When building a SQL Server Integration Services package, many business scenarios call for inserting a record into a table if it doesn't already exist. The most commonly used database destination, the OLE DB destination, looks as though it can handle this through the SQL command Data access mode. Unfortunately, SSIS appearances can be deceiving...
In the OLE DB Destination, setting the Data access mode to SQL command causes a SQL command text window to appear. You can perform typical SSIS SQL statement actions, such as building the query through the Graphical Query Designer, importing the SQL from an external file, or parsing the query. Note that there is no option to specify query parameters on this display. You will not need to set query parameters because the OLE DB Destination uses this SQL statement to find the metadata of the desired insertion table. Even adding a WHERE clause to filter the data will not change the outcome of the result.
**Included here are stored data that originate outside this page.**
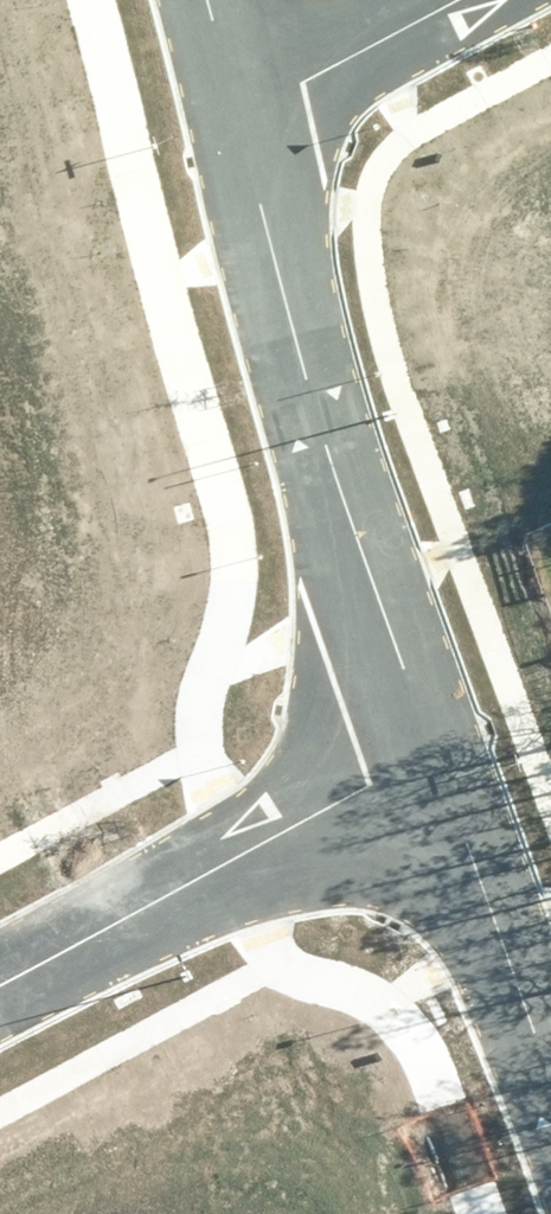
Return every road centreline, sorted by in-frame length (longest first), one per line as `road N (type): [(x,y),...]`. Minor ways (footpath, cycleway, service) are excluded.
road 1 (residential): [(236,109),(288,338),(431,760)]
road 2 (residential): [(431,760),(0,991)]
road 3 (residential): [(431,760),(550,1110)]
road 4 (residential): [(236,109),(439,0)]

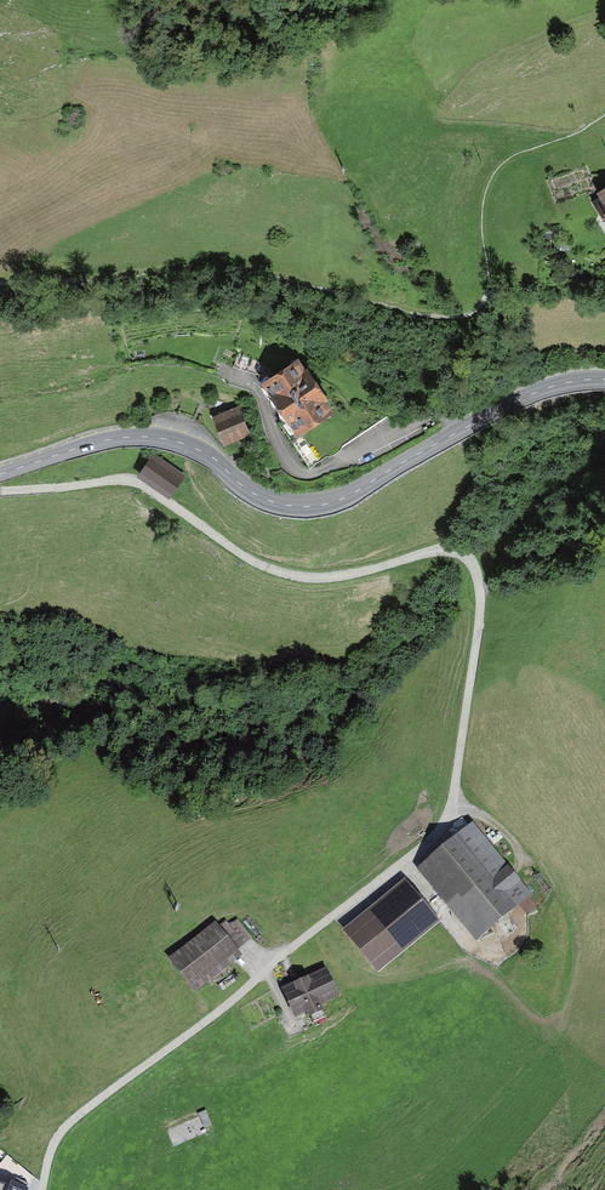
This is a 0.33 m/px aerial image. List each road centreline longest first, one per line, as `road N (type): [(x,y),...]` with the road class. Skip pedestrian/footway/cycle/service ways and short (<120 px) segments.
road 1 (track): [(42,1189),(51,1149),(72,1121),(442,829),(481,593)]
road 2 (tertiary): [(604,380),(543,386),(362,488),(314,506),(265,499),(208,454),(167,438),(96,442),(0,474)]
road 3 (track): [(481,593),(473,564),(455,552),(332,577),(287,574),(236,551),(136,482)]
road 4 (track): [(136,482),(0,491)]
All rows passed through the Data Flow pipeline are inserted into the destination table.
The SSIS OLE DB Destination uses the OLE DB Provider specified in the connection manager associated with that destination. The resulting SQL statements from the OLE DB Provider set to use the SQL command resemble the SQL statements from the Table or view Data access mode. I created an SSIS packages that inserts data into the AdventureWorksDW DimProductCategory table using both destination data access modes. The insert portions (taken from SQL Profiler) both match this code:
exec sp_cursor 180150003,4,0,N'[DimProductCategory]',@ProductCategoryAlternateKey=9,@EnglishProductCategoryName=N'Bikes',@SpanishProductCategoryName=N'Bicicleta',@FrenchProductCategoryName=N'Vélo'
go
exec sp_cursor 180150003,4,0,N'[DimProductCategory]',@ProductCategoryAlternateKey=10,@EnglishProductCategoryName=N'Components',@SpanishProductCategoryName=N'Componente',@FrenchProductCategoryName=N'Composant'
go
Note that sp_cursor, an internal API server cursor call that the OLE DB Provider uses, performs the insert.
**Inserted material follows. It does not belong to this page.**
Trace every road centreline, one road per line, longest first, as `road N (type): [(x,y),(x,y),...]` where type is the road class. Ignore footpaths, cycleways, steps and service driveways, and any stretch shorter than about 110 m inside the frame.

The difference in these two methods is in the set up of the initial cursor. The SQL command method uses two statements:
declare @p1 int
set @p1=1073741825
declare @p5 int
set @p5=229378
declare @p6 int
set @p6=294916
exec sp_cursorprepare @p1 output,NULL,N'SELECT ProductCategoryKey
,ProductCategoryAlternateKey
,EnglishProductCategoryName
,SpanishProductCategoryName
,FrenchProductCategoryName
FROM DimProductCategory
WHERE ProductCategoryKey <> 1',1,@p5 output,@p6 output
select @p1, @p5, @p6
go
declare @p2 int
set @p2=180150003
declare @p3 int
set @p3=2
declare @p4 int
set @p4=4
declare @p5 int
set @p5=-1
exec sp_cursorexecute 1073741825,@p2 output,@p3 output,@p4 output,@p5 output
select @p2, @p3, @p4, @p5
go
While the Table or view method uses just one:
declare @p1 int
set @p1=180150003
declare @p3 int
set @p3=2
declare @p4 int
set @p4=4
declare @p5 int
set @p5=-1
exec sp_cursoropen @p1 output,N'select * from [dbo].[DimProductCategory]',@p3 output,@p4 output,@p5 output
select @p1, @p3, @p4, @p5
You can solve the original business problem of only inserting records if it doesn't already exist by performing a lookup against your destination table, redirecting the rows that do not match, and inserting those rows using the OLE DB Destination. Depending on your particular scenario, other methods also exist that do not use a lookup. Whichever method you use, know that it will not entail a hand-written insert statement from an OLE DB Destination.
Version used: SQL Server 2005
Comments
Imagine a set of data: "red", "red" "orange" getting inserted into a table that already has "orange", "blue", "green".
The unmatched set will include "red", "red". The first insert works, the second is a duplicate. Any solution there?
You'll want to de-dupe your data before inserting, using an aggregate or sort transformation.
Jessica
Thanks!
I'm not sure if SSIS reacts the same way in 2012 - I would recommend running a profile trace and try it to see!
Jessica
Is it actually documented anywhere (other than in good blogs like yours) that the only purpose of the SQL command is to find the table metadata?
Some bloggers recommend against using "table or view" and say to always create a SQL statement. But it seems VERY odd to create a "Select" statement in a component that is going to be doing data inserts! I think of the data coming out from the Select statement, and crashing into the data that is coning in from the data flow, and leaving bits all over the floor.
Very poor documentation.